All twelve tracks here are anchored by Mitchell's simplistic-yet-emotive repeating guitar riffs and arpeggios, most of the album's sonic variety coming largely from its various collaborators. The nicely produced "potential new sound", its simple guitar arpeggio buried beneath beautifully textured layers of Indian instrumentation and atmospheric processed loops, is one of the disc's loveliest and most effective, but even the stripped down, melodic, interweaving two-guitar interplay of "light at the speed of sound" proves quite dynamic. The sinister guitar riff, dark melodic counterpoint, and unsettling distorted noise of "wires" provide another particularly striking moment.

As expected, "days like smoke", the only title featuring Mike Vanportfleet, is arguably the disc's highlight, a simply beautiful foray into melancholia, airy breaths searing the background of the lush, synth-heavy delivery that sets it apart from the rest of the material here. Also notable for their differences are "suncatcher", featuring the concrete ethereal vocals of Jessica Bailiff, and "new machine", still experimental but featuring a more traditional rock arrangement complete with percussion courtesy of Paolo Messere.

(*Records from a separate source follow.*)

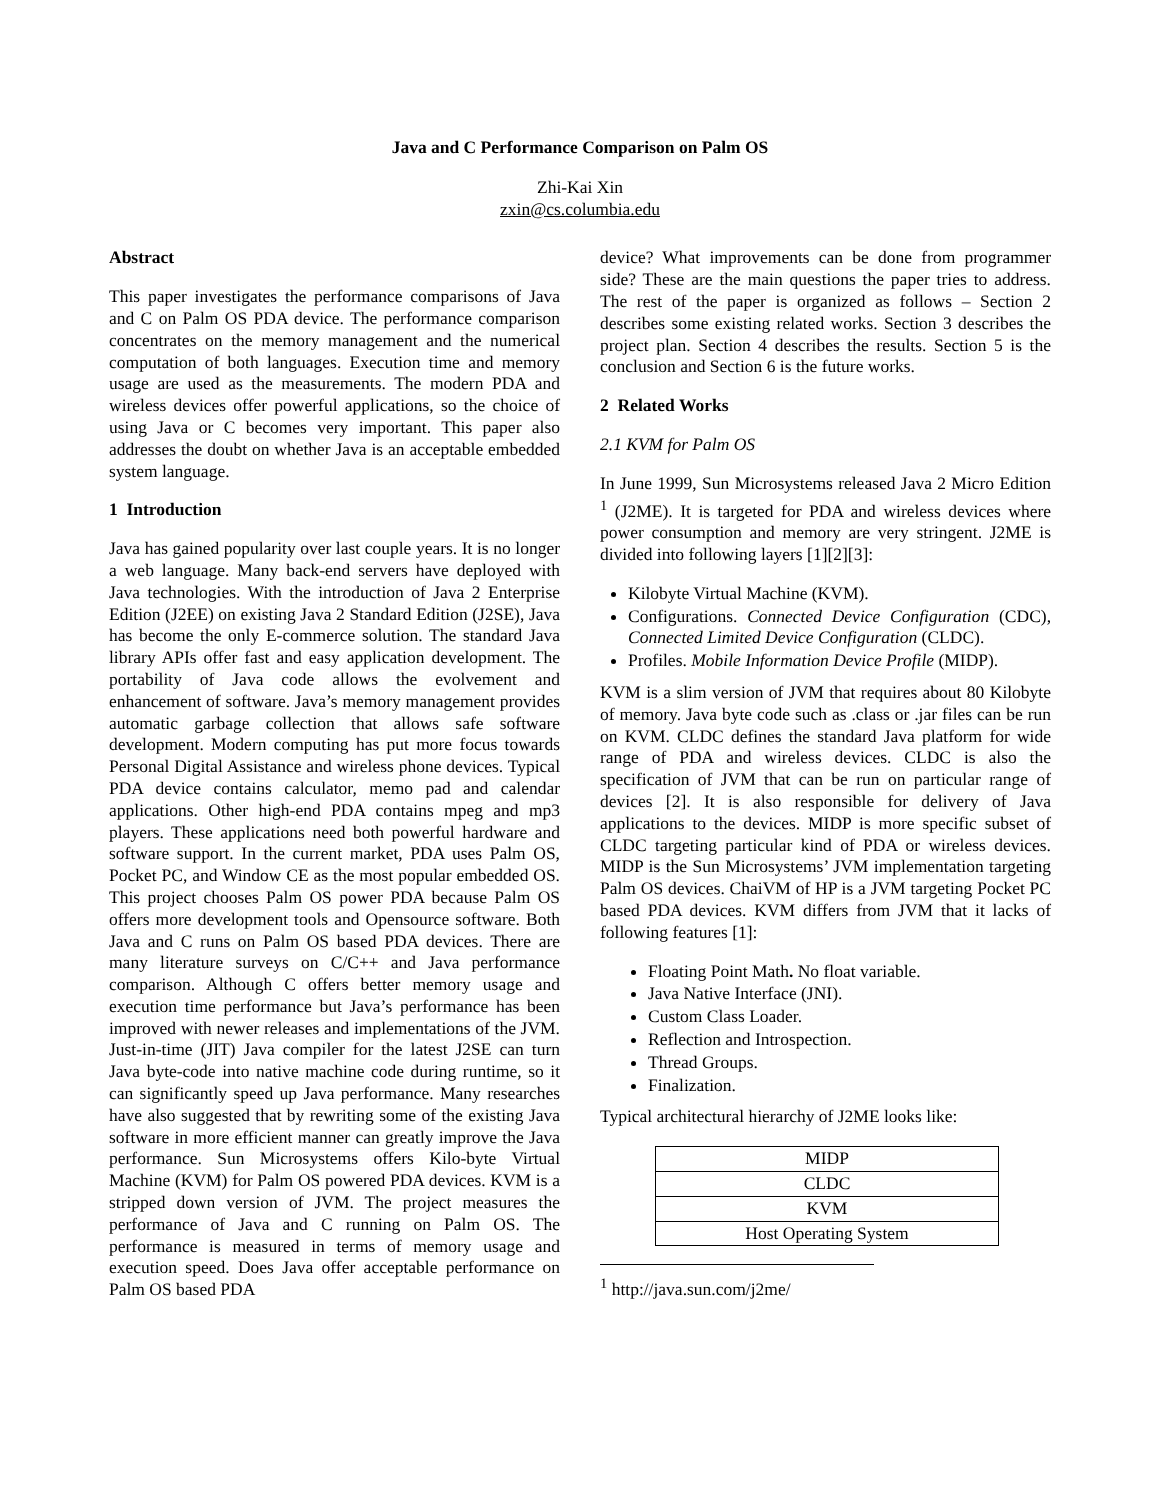Java and C Performance Comparison on Palm OS
Zhi-Kai Xin
zxin@cs.columbia.edu
Abstract
This paper investigates the performance comparisons of Java and C on Palm OS PDA device. The performance comparison concentrates on the memory management and the numerical computation of both languages. Execution time and memory usage are used as the measurements. The modern PDA and wireless devices offer powerful applications, so the choice of using Java or C becomes very important. This paper also addresses the doubt on whether Java is an acceptable embedded system language.
1 Introduction
Java has gained popularity over last couple years. It is no longer a web language. Many back-end servers have deployed with Java technologies. With the introduction of Java 2 Enterprise Edition (J2EE) on existing Java 2 Standard Edition (J2SE), Java has become the only E-commerce solution. The standard Java library APIs offer fast and easy application development. The portability of Java code allows the evolvement and enhancement of software. Java’s memory management provides automatic garbage collection that allows safe software development. Modern computing has put more focus towards Personal Digital Assistance and wireless phone devices. Typical PDA device contains calculator, memo pad and calendar applications. Other high-end PDA contains mpeg and mp3 players. These applications need both powerful hardware and software support. In the current market, PDA uses Palm OS, Pocket PC, and Window CE as the most popular embedded OS. This project chooses Palm OS power PDA because Palm OS offers more development tools and Opensource software. Both Java and C runs on Palm OS based PDA devices. There are many literature surveys on C/C++ and Java performance comparison. Although C offers better memory usage and execution time performance but Java’s performance has been improved with newer releases and implementations of the JVM. Just-in-time (JIT) Java compiler for the latest J2SE can turn Java byte-code into native machine code during runtime, so it can significantly speed up Java performance. Many researches have also suggested that by rewriting some of the existing Java software in more efficient manner can greatly improve the Java performance. Sun Microsystems offers Kilo-byte Virtual Machine (KVM) for Palm OS powered PDA devices. KVM is a stripped down version of JVM. The project measures the performance of Java and C running on Palm OS. The performance is measured in terms of memory usage and execution speed. Does Java offer acceptable performance on Palm OS based PDA
device? What improvements can be done from programmer side? These are the main questions the paper tries to address. The rest of the paper is organized as follows – Section 2 describes some existing related works. Section 3 describes the project plan. Section 4 describes the results. Section 5 is the conclusion and Section 6 is the future works.
2 Related Works
2.1 KVM for Palm OS
In June 1999, Sun Microsystems released Java 2 Micro Edition <sup>1</sup> (J2ME). It is targeted for PDA and wireless devices where power consumption and memory are very stringent. J2ME is divided into following layers [1][2][3]:
Kilobyte Virtual Machine (KVM).
Configurations. Connected Device Configuration (CDC), Connected Limited Device Configuration (CLDC).
Profiles. Mobile Information Device Profile (MIDP).
KVM is a slim version of JVM that requires about 80 Kilobyte of memory. Java byte code such as .class or .jar files can be run on KVM. CLDC defines the standard Java platform for wide range of PDA and wireless devices. CLDC is also the specification of JVM that can be run on particular range of devices [2]. It is also responsible for delivery of Java applications to the devices. MIDP is more specific subset of CLDC targeting particular kind of PDA or wireless devices. MIDP is the Sun Microsystems’ JVM implementation targeting Palm OS devices. ChaiVM of HP is a JVM targeting Pocket PC based PDA devices. KVM differs from JVM that it lacks of following features [1]:
Floating Point Math. No float variable.
Java Native Interface (JNI).
Custom Class Loader.
Reflection and Introspection.
Thread Groups.
Finalization.
Typical architectural hierarchy of J2ME looks like:
| MIDP |
| CLDC |
| KVM |
| Host Operating System |
<sup>1</sup> http://java.sun.com/j2me/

From slightly folksy guitar simplicity to lush ethereal moments, Vlor's return is a diverse and rather successful jump into experimental collaborative territory. Its occasionally sloppiness, likely due to it's varying original sources, actually often adds an extra touch of humanity rather than detracting from the material, creating an album that's imperfect, but almost necessarily so. Always underpinned and grounded by Mitchell's repetition but given life through the intervention and imaginations of its collaborators, A Fire is Meant for Burning is an emotive and relevant offering that proves greater than the sum of its parts.